Hoping to Create Your Own Silicon Valley? Don’t Count On Returnee Entrepreneurs
Developing nations have historically been concerned about a “brain drain”: the idea that the nation’s best talent was immigrating to a developed country with more opportunities, in particular the United States. Since the 1990s, the concept has shifted into a more positive perception: that of a “brain gain”, where, after having worked and studied abroad, emigrants return and transfer their knowledge, practices, and networks to their home nation. Some scholars have argued that this brain gain has been an important factor in forming successful information and communications technology (ICT) industries in Taiwan, China, and India. This in turn has induced policymakers in developing countries to introduce policies encouraging their best talent to go to the US to be educated and gain work experience, and then to return home to jump start their home nation’s ICT industries. But before developing nations implement these policies as standard practice; they may want to reconsider the evidence.
In the 2012 paper “Coming back home after the sun rises: Returnee entrepreneurship in high tech industries,” Martin Kenney, Dan Breznitz, and Michael Murphree argue that while returnees did play an important role in ICT industries’ growth, they were not critical in the initial formation of these successful industries in Taiwan, China, or India. Instead, the authors find that most returnee entrepreneurs did not return until after local entrepreneurs, multinational companies (MNCs), and public policies had already transformed the local business environment and laid the groundwork for the ICT industry. They then contributed to the subsequent expansion phase.

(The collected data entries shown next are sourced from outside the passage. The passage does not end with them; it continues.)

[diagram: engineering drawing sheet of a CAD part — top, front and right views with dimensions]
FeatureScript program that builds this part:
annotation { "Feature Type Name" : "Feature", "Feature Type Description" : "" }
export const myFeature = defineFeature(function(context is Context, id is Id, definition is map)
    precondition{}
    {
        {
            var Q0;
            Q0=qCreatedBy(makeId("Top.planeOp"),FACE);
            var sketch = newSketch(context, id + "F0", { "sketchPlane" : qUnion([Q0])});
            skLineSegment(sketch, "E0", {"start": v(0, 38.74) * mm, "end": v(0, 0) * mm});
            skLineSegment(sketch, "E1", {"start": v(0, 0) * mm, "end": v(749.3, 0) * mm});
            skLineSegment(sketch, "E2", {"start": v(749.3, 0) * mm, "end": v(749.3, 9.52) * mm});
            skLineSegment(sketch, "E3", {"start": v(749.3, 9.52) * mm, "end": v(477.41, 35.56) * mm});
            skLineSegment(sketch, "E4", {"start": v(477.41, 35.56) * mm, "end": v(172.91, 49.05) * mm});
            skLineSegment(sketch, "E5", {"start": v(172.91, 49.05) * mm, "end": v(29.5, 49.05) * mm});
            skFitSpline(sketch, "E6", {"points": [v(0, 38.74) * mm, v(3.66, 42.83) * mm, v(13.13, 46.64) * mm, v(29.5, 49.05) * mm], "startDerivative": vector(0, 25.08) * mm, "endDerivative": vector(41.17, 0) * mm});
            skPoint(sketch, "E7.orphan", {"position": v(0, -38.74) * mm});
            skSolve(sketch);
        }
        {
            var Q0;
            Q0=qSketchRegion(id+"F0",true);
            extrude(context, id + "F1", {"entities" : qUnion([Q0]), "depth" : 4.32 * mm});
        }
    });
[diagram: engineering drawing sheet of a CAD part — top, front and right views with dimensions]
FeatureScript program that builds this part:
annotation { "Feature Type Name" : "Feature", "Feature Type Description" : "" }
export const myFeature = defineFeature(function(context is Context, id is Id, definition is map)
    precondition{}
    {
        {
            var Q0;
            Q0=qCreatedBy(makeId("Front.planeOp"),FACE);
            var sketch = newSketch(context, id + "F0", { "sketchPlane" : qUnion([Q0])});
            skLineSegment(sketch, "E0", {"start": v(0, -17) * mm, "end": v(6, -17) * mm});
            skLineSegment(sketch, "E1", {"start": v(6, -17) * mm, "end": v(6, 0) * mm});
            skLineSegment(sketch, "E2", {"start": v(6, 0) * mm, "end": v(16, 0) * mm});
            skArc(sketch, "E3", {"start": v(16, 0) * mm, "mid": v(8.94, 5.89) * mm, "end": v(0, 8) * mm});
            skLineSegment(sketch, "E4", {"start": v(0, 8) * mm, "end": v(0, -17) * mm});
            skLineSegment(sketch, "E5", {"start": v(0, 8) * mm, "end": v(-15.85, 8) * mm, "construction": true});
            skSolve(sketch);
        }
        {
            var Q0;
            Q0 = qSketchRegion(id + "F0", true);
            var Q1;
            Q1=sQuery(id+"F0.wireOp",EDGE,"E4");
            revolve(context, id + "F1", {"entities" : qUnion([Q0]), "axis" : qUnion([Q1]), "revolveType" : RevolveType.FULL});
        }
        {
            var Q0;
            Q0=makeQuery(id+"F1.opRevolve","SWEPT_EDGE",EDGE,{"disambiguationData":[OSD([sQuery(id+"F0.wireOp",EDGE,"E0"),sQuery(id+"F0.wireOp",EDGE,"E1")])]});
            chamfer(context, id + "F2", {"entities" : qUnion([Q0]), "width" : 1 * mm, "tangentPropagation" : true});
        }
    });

The authors conduct case studies of China, Taiwan, and India, three countries whose ICT sectors emerged in the 1980s and 1990s, to identify at what phase, where, and how important returnees were for jumpstarting ICT entrepreneurship. These three countries were chosen because they are recognized as emerging technological powers and their success in this industry differentiates them from other developing nations. Kenney, Breznitz, and Murphree consult extensive secondary sources and analyze an original dataset that tracks career patterns of the founders of the major ICT firms in each nation. The dataset only includes those firms that were established at the beginning of the industry, those that arguably played a role in its creation. The authors collected data on each firm’s year of establishment, headquarters’ city, and whether its founder(s) had worked or been educated in the United States.
The authors found that very few early entrepreneurs in the ICT industry in any of the three countries had overseas experience in the United States. In all three countries, and particularly in Taiwan and China, governments actively encouraged local partnerships and business relationships with MNCs to ensure technology transfer and learning instead of expending effort attracting returnees.
In Taiwan, the government actively encouraged local firms to become part of global supply chains, primarily through the creation of ITRI, a state-led public research institute that played a vital role in encouraging the development of the high-tech industry. The Chinese government sought to strengthen local firms through policies such as tax exemptions and through setting standards for the ICT industry. India made general efforts to deregulate the economy, loosen tariff restrictions, and otherwise help founders to avoid excessive bureaucracy. Only once these local industries had been established and had experienced success did these governments encourage expatriates to return.
An important policy implication of these results is that rather than expending resources encouraging promising entrepreneurs to be educated abroad, governments in developing countries should invest in incentives for local entrepreneurs to build the business environment. Only once this environment is established will returnee entrepreneurs return and flesh out the industry.